TEXT SHOWN:

__________

Hi folks. I have a question regarding to the CAN message data, more specifically, how the 8-byte message data gets interpreted into different types.
I am using standard CAN message, which has 8 bytes for the data field.
I defined the rxMsgBuf as follows:
union RxMsgBuf { uint16_t rxMsgDataInt[4]; unsigned char rxMsgData[8]; uint64_t rxWhole; }rxMsgBuf;
Using union here for myself to better understand how the data bytes being accessed. My understanding is, this union takes 8 bytes in total, and can be interpreted as
-- 4 16bit-integers (uint16_t rxMsgDataInt[4]), or
-- 8 1-byte character (unsigned char rxMsgData[8), or
-- a long 64-bit long int (uint64_t rxWhole), depending on how my application treats the data sent.
The message received will be transferred into this rxMsgBuf in interrupt, by
CAN_readMessage(CANA_BASE, MSG_OBJ_ID_RECEIVE, &rxMsgBuf);
And after that I set up the CAN receive object, and sent standard format data from external (a linux host), e.g. cansend 156#01.AF.00.20.00.00.00.F2.

__________

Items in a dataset

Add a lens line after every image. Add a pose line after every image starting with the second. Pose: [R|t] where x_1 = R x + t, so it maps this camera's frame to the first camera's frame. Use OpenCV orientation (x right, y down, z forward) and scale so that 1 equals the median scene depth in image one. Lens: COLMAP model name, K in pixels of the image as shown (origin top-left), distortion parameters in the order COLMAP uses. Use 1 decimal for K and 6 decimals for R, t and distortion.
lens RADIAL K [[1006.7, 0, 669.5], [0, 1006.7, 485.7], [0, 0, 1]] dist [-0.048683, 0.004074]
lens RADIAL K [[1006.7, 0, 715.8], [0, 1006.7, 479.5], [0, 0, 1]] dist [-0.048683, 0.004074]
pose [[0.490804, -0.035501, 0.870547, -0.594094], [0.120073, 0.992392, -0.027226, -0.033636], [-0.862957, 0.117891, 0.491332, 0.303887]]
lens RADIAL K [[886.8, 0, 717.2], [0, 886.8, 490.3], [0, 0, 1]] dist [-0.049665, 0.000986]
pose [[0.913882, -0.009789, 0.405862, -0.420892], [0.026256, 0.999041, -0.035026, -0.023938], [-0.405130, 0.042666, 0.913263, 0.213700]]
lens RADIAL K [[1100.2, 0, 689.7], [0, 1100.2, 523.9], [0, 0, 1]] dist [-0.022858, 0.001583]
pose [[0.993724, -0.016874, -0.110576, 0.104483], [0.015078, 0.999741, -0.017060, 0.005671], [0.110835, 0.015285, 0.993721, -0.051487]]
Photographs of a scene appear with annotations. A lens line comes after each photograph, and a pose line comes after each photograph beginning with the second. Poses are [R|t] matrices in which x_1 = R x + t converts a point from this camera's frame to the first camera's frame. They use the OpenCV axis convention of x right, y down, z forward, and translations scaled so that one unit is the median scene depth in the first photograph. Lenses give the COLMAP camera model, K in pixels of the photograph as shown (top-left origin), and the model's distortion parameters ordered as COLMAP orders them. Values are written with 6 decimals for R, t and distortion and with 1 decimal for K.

__________

Resume the CAN message post after its last sentence. The items have no connection to the CAN message post.

By watching the varible of the rxMsgBuf, here's what I got
The values shown in rxMsgData (unsigned char, or 0 - 255 if look as numbers) and the rxWhole (uint64_t) seems reasonable to me.
But I don't understand why the rxMsgDataInt has 4 entries which is same as the first 4 of the rxMsgData. I was expecting it interprets each 2 bytes together, and get 4 integers from the 8 bytes data, which should be different values compared to the way rxMsgData interprets. Their address in memory also make me confused since it looks like the address gap among the array members of uint16_t rxMsgDataInt[4] is the same as that of unsinged char rxMsgData[8] (increment is 1 for both cases).
Could you share you advice that what I missed? Thanks.